Some brokers noted that asking and effective rates, which include free rent, build-out allowances and other incentives, remain far apart.


“Some new owners of buildings Arco Plaza and 700 S. Flower and 626 Wilshire are being quite aggressive to attract tenants,” said Scot McBeath, office tenant representative for GVA DAUM. “If tenants want to expand or relocate and do so at a low cost, now is the time to act.”


Thomas Properties Group, which purchased the 2.1 million-square-foot, twin-tower Arco Plaza last year, may be the most aggressive, cutting sweet deals to lease about 260,000 square feet in new tenants and renewals in the last quarter. That filled almost 25 percent of the vacant space there.


Deals with three law firms led the way: Jones Day will be relocating from the Gas Co. building to 555 S. Flower St. in a 15-year, 162,680-square-foot lease valued at approximately $80 million; Fulbright & Jaworski will leave the TCW Building for 63,014 square feet of space in a 12-year lease estimated at $25 million; and Ropers Majeski Kohn & Bentley signed a renewal and 5,000-square-foot expansion deal that brought its occupancy to 25,000 square feet in a 10-year lease. Terms were not disclosed.
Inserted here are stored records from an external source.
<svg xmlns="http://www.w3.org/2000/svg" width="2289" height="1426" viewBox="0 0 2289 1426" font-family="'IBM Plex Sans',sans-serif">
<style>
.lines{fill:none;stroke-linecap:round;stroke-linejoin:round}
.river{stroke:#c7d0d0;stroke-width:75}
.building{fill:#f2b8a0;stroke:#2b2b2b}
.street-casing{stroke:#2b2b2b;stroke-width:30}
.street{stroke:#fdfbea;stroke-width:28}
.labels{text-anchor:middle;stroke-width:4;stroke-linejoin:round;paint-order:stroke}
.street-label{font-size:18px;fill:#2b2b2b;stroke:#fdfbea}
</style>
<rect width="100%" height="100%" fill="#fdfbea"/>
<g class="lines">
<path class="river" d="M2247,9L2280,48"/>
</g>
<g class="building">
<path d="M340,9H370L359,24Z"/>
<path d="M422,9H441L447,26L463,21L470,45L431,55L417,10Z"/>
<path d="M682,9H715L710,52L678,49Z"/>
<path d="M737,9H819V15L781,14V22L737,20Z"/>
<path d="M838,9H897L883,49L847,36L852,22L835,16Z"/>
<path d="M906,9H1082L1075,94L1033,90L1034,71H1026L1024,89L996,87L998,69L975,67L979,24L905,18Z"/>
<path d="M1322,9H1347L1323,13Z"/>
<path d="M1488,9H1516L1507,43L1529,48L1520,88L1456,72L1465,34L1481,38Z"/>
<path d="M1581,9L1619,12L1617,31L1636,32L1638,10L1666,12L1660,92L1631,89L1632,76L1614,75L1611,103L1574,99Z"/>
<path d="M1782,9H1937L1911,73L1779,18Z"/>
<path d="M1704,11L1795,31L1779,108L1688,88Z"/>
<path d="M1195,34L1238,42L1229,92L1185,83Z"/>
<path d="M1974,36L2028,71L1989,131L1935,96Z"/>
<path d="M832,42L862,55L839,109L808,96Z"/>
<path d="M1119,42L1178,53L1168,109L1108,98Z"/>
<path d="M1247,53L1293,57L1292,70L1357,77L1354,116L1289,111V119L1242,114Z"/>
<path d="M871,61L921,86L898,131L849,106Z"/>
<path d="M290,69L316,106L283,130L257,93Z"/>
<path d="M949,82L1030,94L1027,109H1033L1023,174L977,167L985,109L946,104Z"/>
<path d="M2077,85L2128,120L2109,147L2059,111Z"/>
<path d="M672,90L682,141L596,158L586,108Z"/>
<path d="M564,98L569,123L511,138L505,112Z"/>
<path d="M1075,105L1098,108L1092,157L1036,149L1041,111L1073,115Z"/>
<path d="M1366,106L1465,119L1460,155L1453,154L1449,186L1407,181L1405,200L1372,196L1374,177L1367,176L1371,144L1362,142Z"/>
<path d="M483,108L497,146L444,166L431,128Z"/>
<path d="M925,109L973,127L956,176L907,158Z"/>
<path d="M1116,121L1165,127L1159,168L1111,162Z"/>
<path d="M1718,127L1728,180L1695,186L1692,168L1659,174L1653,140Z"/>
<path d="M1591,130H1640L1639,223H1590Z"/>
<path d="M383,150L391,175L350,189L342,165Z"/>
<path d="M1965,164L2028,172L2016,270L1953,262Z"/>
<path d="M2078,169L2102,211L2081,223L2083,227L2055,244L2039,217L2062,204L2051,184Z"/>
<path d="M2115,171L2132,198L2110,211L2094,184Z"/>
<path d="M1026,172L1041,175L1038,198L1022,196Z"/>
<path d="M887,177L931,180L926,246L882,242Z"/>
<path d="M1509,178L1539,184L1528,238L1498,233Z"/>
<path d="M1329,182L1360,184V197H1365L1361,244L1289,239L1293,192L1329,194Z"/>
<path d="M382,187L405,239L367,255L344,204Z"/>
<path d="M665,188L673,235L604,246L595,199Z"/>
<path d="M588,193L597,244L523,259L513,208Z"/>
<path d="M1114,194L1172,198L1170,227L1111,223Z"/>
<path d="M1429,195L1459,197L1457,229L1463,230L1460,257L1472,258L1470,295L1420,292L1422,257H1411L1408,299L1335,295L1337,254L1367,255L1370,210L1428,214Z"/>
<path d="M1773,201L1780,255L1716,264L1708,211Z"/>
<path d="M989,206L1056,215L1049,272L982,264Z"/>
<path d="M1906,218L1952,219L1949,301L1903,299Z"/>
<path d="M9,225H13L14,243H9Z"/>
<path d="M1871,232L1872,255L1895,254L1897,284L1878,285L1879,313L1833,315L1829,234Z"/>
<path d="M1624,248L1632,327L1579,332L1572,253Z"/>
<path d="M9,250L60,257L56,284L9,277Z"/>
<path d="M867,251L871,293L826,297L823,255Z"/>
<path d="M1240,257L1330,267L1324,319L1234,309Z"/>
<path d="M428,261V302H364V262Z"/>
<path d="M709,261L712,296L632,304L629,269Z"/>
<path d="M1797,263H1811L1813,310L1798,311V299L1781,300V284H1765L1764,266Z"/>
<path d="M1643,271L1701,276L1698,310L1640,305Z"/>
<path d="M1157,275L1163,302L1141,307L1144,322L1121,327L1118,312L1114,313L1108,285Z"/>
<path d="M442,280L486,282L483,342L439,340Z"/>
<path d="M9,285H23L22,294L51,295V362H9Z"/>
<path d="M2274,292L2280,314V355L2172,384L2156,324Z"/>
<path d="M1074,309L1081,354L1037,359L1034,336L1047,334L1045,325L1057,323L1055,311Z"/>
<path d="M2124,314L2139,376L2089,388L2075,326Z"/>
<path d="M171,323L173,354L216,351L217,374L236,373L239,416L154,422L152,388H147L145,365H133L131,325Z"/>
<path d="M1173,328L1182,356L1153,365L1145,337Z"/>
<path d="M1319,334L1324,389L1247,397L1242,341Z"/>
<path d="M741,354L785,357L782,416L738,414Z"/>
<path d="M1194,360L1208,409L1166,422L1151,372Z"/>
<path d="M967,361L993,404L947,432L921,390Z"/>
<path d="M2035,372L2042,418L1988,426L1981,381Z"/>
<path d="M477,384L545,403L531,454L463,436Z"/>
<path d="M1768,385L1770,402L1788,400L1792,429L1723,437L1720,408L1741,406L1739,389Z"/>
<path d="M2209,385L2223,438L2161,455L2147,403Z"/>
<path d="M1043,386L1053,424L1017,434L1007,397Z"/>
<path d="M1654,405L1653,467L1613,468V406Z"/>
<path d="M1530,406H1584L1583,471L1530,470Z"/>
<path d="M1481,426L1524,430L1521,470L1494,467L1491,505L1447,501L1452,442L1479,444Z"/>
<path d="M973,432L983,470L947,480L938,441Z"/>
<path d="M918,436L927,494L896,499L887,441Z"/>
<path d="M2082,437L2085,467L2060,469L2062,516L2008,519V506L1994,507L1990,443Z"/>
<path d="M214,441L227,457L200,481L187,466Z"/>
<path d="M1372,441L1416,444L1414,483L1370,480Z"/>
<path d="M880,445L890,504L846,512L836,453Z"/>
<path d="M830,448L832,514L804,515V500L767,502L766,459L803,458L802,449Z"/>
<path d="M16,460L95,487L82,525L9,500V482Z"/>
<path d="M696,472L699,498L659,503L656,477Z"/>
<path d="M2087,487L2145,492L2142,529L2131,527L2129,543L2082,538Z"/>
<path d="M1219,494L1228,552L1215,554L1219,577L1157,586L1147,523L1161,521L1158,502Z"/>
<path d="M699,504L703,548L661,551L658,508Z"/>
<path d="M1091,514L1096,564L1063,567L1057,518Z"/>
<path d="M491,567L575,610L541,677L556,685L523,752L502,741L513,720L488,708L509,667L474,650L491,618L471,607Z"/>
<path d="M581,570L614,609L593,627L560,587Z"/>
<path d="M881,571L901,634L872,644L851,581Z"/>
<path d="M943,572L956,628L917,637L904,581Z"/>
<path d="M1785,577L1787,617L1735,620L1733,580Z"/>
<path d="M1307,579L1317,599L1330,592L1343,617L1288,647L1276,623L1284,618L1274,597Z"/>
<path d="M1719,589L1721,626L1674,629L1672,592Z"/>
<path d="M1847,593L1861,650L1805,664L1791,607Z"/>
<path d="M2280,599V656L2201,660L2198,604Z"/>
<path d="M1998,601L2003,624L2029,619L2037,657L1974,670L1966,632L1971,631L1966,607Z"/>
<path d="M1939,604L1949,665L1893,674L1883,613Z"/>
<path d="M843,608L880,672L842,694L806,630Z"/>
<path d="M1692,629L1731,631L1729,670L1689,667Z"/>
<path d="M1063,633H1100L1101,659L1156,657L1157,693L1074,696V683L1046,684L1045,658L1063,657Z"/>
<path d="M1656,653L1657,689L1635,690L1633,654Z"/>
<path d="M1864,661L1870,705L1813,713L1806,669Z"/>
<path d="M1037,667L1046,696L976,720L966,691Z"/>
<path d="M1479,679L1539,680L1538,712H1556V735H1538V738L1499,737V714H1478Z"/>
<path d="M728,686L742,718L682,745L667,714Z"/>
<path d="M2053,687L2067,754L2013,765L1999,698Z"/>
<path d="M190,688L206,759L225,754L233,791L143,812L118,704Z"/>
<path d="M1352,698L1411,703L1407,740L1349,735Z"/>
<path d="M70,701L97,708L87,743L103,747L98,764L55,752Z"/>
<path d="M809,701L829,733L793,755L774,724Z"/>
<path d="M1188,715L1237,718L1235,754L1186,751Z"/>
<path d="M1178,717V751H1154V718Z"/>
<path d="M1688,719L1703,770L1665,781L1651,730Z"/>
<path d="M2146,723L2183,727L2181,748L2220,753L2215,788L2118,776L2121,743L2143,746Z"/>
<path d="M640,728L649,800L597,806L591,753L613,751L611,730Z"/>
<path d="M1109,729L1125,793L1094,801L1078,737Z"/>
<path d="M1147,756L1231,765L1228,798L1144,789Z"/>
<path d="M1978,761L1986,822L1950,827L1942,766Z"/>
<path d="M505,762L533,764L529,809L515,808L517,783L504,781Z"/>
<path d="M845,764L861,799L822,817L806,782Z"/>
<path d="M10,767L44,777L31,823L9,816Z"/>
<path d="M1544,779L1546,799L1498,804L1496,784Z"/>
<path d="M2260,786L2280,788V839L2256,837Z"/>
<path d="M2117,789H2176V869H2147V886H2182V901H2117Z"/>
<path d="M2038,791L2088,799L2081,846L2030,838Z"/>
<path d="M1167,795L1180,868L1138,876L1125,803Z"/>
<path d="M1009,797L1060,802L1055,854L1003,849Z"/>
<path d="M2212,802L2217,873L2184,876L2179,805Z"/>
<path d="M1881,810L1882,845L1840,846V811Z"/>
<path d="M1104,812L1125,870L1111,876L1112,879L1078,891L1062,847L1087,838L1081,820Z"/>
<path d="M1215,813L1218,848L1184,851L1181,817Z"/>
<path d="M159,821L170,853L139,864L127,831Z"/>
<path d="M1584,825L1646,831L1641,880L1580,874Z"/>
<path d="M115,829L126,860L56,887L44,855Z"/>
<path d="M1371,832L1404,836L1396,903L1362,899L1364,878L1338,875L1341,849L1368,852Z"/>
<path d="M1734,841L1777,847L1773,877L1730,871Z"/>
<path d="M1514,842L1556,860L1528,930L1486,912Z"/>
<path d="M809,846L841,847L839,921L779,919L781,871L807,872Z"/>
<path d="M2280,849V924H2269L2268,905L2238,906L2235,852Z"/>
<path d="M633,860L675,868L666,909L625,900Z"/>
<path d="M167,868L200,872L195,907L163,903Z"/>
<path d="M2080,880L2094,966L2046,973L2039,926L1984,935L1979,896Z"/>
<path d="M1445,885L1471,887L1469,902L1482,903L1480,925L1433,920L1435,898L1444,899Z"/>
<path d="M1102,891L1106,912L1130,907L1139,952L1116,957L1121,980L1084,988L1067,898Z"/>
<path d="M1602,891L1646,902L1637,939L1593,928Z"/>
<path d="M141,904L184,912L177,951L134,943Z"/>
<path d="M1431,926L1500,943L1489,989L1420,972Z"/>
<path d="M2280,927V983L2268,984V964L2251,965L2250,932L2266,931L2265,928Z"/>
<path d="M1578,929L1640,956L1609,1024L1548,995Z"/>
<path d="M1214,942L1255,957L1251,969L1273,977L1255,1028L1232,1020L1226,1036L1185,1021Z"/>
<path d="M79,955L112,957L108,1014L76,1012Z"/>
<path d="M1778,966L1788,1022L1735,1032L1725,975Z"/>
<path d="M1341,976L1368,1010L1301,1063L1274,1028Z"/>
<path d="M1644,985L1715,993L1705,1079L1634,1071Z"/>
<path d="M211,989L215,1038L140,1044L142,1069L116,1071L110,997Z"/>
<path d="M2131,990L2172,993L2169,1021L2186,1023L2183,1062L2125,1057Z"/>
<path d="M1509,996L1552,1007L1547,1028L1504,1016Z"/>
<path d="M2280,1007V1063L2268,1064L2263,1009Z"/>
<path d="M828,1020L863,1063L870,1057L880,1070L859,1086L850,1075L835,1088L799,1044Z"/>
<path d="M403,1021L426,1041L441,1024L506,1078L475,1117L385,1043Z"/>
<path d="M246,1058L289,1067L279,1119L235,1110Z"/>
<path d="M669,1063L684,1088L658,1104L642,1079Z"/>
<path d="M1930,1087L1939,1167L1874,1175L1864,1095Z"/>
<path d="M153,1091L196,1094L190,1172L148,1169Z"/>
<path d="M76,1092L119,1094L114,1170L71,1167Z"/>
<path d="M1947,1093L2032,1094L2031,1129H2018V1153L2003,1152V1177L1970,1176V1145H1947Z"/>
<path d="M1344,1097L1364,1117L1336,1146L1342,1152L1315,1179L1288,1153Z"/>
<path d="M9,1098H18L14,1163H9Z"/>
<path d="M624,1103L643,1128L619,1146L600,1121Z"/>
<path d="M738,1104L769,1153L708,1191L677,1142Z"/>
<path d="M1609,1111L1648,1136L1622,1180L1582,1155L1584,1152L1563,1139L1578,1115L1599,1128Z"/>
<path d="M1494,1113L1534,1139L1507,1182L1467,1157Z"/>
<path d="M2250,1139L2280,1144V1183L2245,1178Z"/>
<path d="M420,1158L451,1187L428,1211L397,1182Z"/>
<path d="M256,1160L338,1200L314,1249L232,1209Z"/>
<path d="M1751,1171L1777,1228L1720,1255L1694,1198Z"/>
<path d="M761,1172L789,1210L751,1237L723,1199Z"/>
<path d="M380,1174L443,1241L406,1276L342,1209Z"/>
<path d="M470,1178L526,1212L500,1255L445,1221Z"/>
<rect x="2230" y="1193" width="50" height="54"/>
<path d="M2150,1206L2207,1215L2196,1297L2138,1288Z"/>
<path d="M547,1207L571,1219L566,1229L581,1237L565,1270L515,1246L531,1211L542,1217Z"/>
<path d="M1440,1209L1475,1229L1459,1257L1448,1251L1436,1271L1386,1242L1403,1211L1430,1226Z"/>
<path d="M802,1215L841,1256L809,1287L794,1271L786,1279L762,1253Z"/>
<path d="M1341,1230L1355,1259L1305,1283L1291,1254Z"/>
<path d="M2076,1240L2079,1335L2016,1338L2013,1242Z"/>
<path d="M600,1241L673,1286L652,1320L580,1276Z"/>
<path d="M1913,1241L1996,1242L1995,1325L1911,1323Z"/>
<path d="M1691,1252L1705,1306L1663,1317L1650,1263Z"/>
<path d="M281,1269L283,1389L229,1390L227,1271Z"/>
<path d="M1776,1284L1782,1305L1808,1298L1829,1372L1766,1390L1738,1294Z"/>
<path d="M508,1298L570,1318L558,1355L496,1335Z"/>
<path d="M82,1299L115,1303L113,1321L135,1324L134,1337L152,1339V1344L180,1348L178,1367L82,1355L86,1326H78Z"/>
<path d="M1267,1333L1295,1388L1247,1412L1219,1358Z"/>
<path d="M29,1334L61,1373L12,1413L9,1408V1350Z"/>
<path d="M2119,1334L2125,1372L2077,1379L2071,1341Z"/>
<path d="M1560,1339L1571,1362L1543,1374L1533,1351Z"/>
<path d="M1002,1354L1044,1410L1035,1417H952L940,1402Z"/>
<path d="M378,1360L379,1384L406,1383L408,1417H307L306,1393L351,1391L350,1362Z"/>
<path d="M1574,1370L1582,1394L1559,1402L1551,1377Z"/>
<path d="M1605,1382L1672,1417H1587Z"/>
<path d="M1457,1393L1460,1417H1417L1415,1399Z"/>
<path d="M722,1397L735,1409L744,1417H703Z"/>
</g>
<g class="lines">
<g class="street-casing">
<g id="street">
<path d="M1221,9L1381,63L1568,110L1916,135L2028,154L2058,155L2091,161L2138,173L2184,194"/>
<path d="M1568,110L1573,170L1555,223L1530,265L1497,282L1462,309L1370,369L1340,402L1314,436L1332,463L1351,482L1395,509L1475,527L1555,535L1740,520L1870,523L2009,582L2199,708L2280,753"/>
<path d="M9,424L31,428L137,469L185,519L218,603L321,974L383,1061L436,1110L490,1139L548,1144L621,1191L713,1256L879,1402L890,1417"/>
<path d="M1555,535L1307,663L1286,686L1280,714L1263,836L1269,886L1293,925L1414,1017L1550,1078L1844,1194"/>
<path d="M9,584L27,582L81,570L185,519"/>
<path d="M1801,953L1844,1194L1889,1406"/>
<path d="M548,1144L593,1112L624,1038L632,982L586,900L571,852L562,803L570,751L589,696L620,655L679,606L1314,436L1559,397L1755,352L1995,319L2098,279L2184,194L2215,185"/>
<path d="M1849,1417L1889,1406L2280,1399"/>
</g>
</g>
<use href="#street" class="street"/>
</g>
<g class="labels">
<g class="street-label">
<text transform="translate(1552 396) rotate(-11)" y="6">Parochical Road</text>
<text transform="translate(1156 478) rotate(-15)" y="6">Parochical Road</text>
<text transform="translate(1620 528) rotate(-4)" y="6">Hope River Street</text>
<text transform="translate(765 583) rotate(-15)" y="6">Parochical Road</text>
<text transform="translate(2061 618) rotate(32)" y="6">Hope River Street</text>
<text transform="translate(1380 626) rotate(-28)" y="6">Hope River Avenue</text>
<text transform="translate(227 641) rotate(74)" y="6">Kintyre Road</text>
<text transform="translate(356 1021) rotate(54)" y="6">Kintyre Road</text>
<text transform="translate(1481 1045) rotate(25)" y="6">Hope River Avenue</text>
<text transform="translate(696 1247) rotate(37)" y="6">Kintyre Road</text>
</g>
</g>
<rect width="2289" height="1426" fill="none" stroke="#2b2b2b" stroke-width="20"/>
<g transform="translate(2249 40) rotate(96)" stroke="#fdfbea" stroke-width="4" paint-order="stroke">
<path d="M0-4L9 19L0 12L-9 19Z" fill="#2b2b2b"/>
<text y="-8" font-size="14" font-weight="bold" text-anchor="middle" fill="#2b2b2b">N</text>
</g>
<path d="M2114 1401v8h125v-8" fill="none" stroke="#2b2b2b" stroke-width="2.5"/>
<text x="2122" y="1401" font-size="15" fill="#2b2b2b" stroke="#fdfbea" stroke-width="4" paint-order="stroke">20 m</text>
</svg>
Barker Pacific Group, which paid just $9 million for the under-leased building at 626 Wilshire Blvd. in September 2003, swung third quarter deals with the Central City Association (9,470 square feet), Consensus Planning Group (5,859) and Gianelli & Morris (5,125) in bringing the building to 80 percent occupancy. Terms of those deals were not disclosed.


Barker bought the building from AEW Capital Management. “They had to stretch to get those deals,” said John Anthony, senior managing director with Charles Dunn Co. “But they look at those firms as anchors to establish the towers and reposition the asset.”


AEW got a better number in its third-quarter sale of 600 Wilshire, where it struck a $44 million deal with Legacy Partners. The two buildings were failed telecom conversions.


In other relocations, law firm Gordon & Rees LLP signed for 19,000 square feet at the US Bank Tower, 633 W. Fifth St., in a 59-month lease valued at $2.3 million. It is moving from 300 S. Grand Ave. Also there, landlord Maguire Properties Inc. renewed Steptoe & Johnson LLP’s 22,309-square-foot lease for 10 years at unreported terms.


The building will also be home to Ogletree Deakins Nash Smoak & Stewart, which signed a 19,171-square-foot, 6 & #733;-year sublease and will be relocating from 5,969 square feet at 888 W. Sixth St.


Internal movement, even with some expansions, will do little to fill the more than 6.2 million vacant square feet in the submarket, and some are pondering where the demand for still-vacant space will come from.


“There’s no significant influx of tenants from other markets,” said Steve Bay, executive vice president with CB Richard Ellis Inc. “Some tenants may consolidate operations into downtown, but there are not many banks and corporations left. That’s why a solid tenant in place is worth its weight in gold and why landlords will continue to contemplate what they can do to keep tenants in place.”


Investment activity, strong all year, continued in the third quarter, thanks to low interest rates, new residential and retail projects and shrinking office inventory, Runyen said.


Among the Class-A properties sold in the July-September quarter was 333 S. Hope St., purchased by Trizec Properties for $435 million from Beacon Capital Partners.


“That’s the largest investment deal in downtown in years,” said John Eichler, senior director of Cushman & Wakefield Inc. “And among the largest in the county.”


Jade Enterprises Inc. picked up 888 S. Figueroa St., a 412,000-square-foot office building, for $51 million from South Park Associates Inc. The new owners will renovate the building, which is currently 73 percent full.


Brokers said the buying spree should carry on at least through year-end.